The following companies have pledged to halve their buildings-related emissions by 2030 and reach net-zero building emissions by 2050: Avison Young, Edge, GPFI Group, Ivanhoé Cambridge, JLL, Majid Al Futtaim Properties, Schneider Electric and Signify.

The firms noted that they will meet these targets by implementing the forum’s Green Buildings Principles. Released last year, the Green Building Principles: The Action Plan for Net-Zero Carbon Buildings offers this sequence of steps to deliver net-zero carbon real estate portfolios:

1. Calculate a robust carbon footprint of your portfolio in the most recent representative year to inform targets

2. Set a target year for achieving net-zero carbon, by 2050 at the latest, and an interim target for reducing at least 50 per cent of these emissions by 2030.

3. Measure and record embodied carbon of new developments and major refurbishments.

4. Maximize emissions reductions for all new developments and major refurbishments in the pipeline to ensure delivery of net-zero carbon (operational and embodied) by selected final target year.

5. Drive energy optimization across both existing assets and new developments.

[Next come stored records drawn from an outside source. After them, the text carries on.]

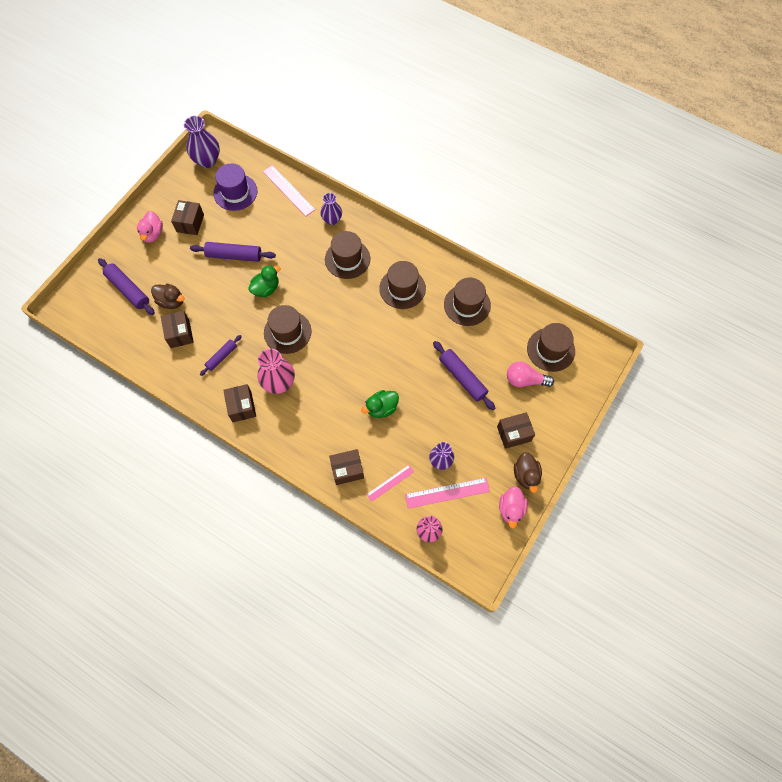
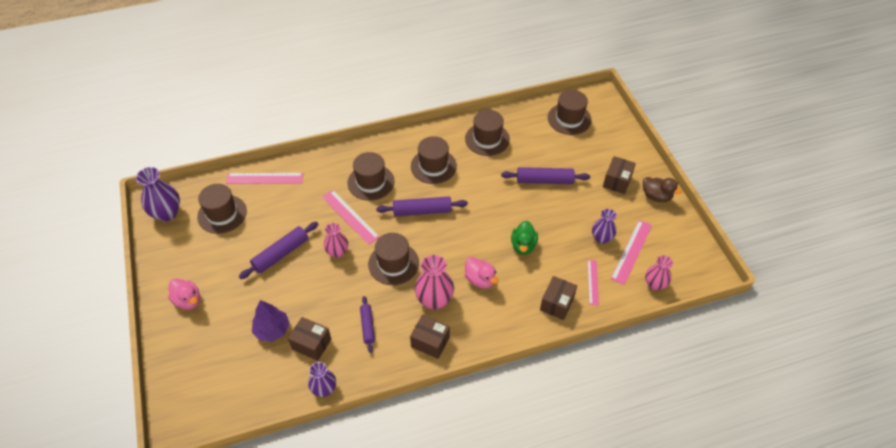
camera: 50 degrees left, 15 degrees down
(128, 290) = (221, 357): purple rolling pin -> purple rolling pin (422, 211)
(171, 301) = (272, 330): brown duck -> purple tree
(190, 223) = (212, 265): brown box -> none
(235, 192) = (222, 214): purple hat -> brown hat
(266, 289) = (337, 252): green duck -> pink vase
(304, 271) = (350, 216): none -> pink ruler
(332, 220) = (325, 169): purple vase -> purple vase (324, 389)
(511, 509) = (676, 222): pink duck -> pink duck (480, 280)
(525, 380) = (580, 147): pink light bulb -> none

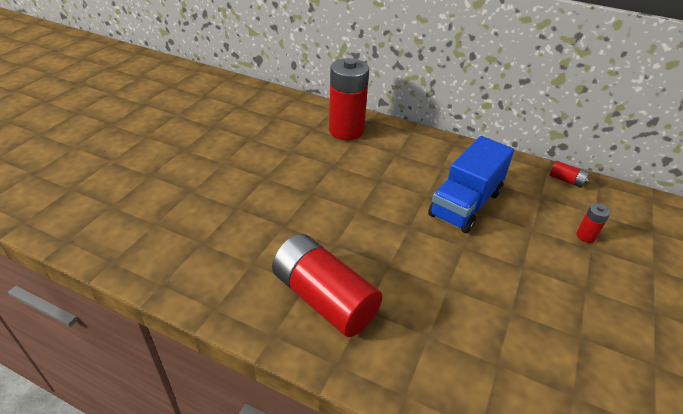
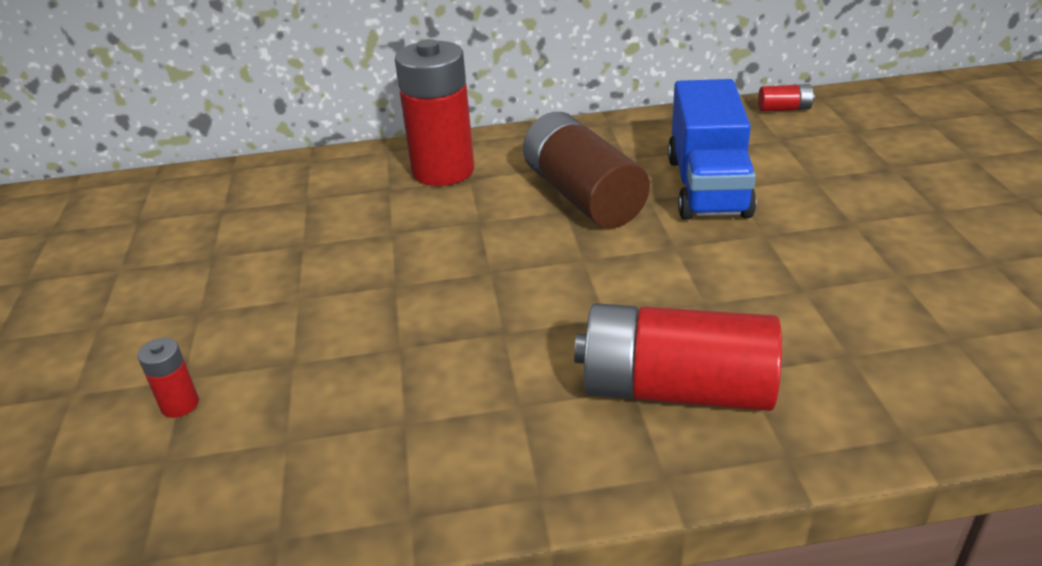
camera: 30 degrees left, 5 degrees down
(395, 176) = (583, 196): none -> brown battery
(585, 236) = (873, 157): red battery -> red battery (180, 404)

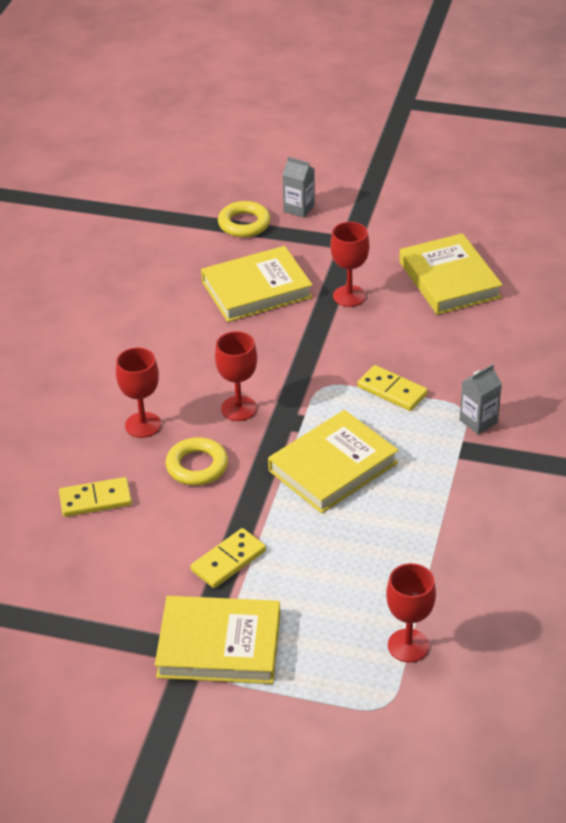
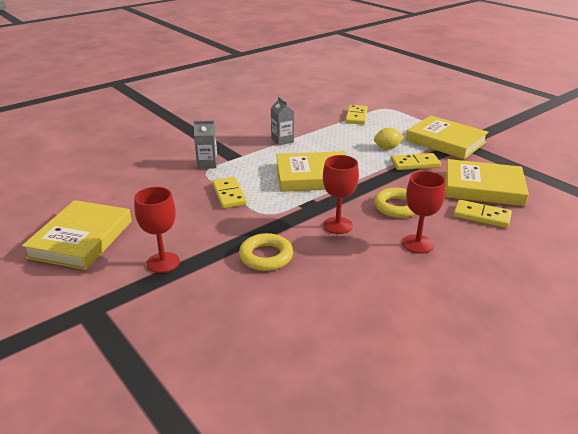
camera: 145 degrees left, 10 degrees down
(244, 224) = (139, 393): yellow ring -> yellow ring (266, 256)
(256, 289) = (223, 306): yellow book -> yellow book (483, 187)
(291, 579) = (387, 148): none -> yellow lemon
(299, 208) = (65, 379): grey carton -> grey carton (282, 140)
(408, 645) = (356, 116): red goblet -> yellow domino

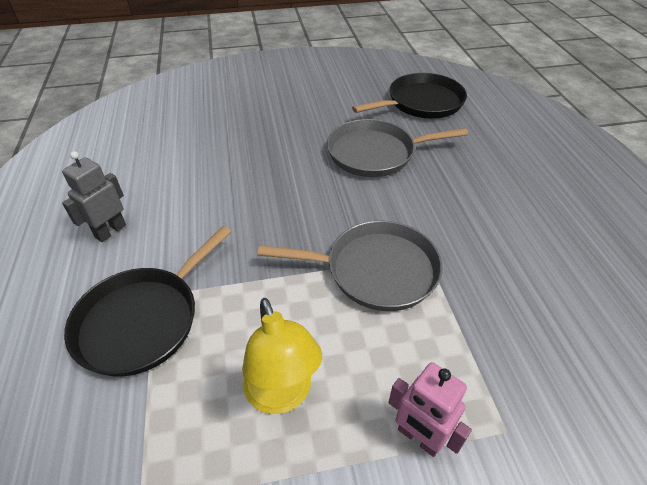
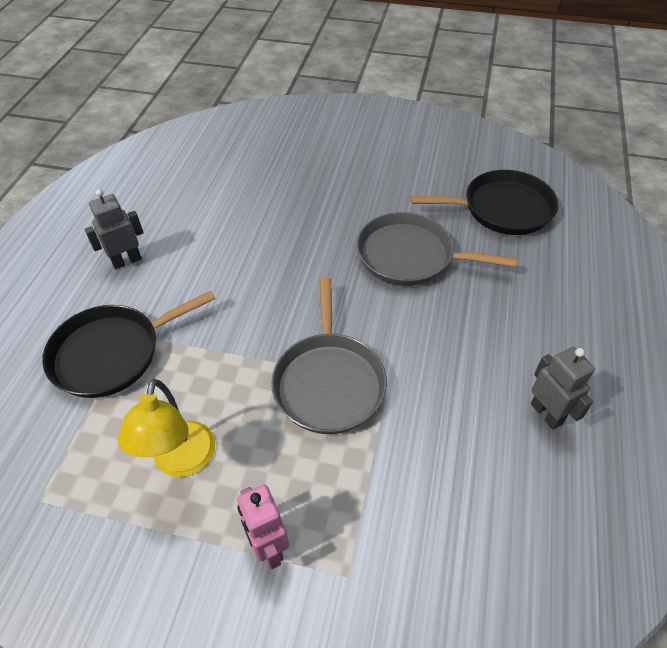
camera: 25 degrees right, 5 degrees up
(375, 270) = (329, 382): grey pan -> grey pan turned 60 degrees clockwise
(560, 233) = (546, 413): none -> grey robot

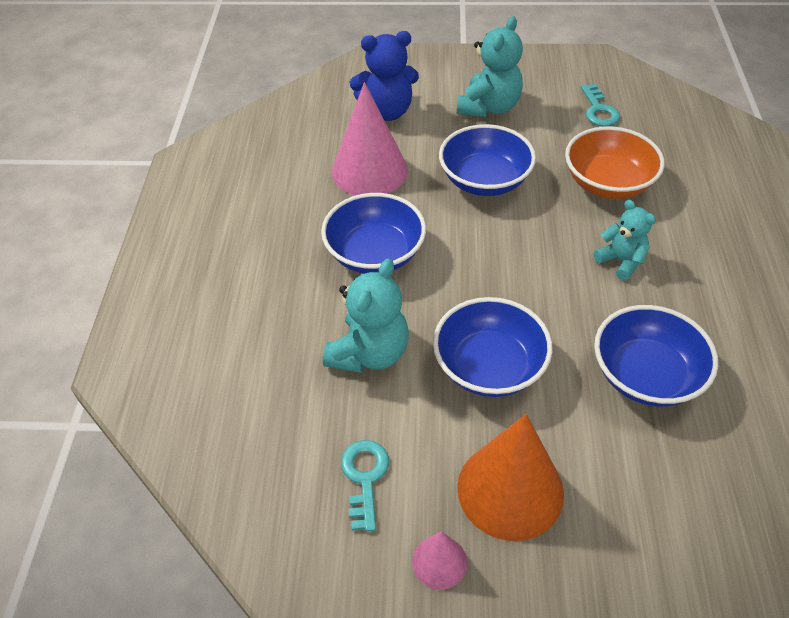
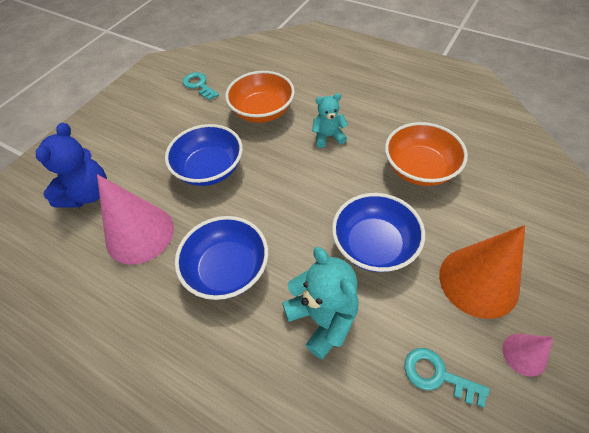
camera: 60 degrees left, 5 degrees up
(489, 107) = (144, 134): turquoise teddy bear -> none
(598, 110) = (199, 85): turquoise key -> turquoise key turned 150 degrees counterclockwise
(646, 375) = (419, 169): blue bowl -> orange bowl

6. Maximize supply of on-site renewable energy.

7. Ensure 100% off-site energy is procured from renewable-backed sources, where available.

8. Engage with stakeholders with whom you have influence in your value chain to reduce scope 3 emissions.

9. Compensate for any residual emissions by purchasing high-quality carbon offsets.

10. Engage with stakeholders to identify joint endeavours and equitably share costs and benefits of interventions.

Developed in collaboration with JLL, the World Green Building Council and the Forum’s Real Estate community, the Green Building Principles can be formally adopted by firms and include an Action Plan detailing implementation.

The Action Plan provides globally applicable guidance on best practices to implement the principles for every stakeholder, from owners to occupiers to investors. Signatories will report progress annually as part of their public sustainability reporting and participate in a Practitioners Group to identify solutions around implementation.

“The emphasis on bringing together the world’s leading businesses and public figures to collectively address issues like climate change and driving social change is fundamental to what Avison Young stands for. ESG considerations across the board must be addressed by the real estate sector — buildings have a huge impact on our everyday lives and the planet,” said Mark E. Rose, chairman and CEO of Toronto-based Avison Young. “We are thrilled to adopt the Green Building Principles and demonstrate to our peers that reaching net zero is not only possible but essential for a better built environment and more resilient and successful cities.”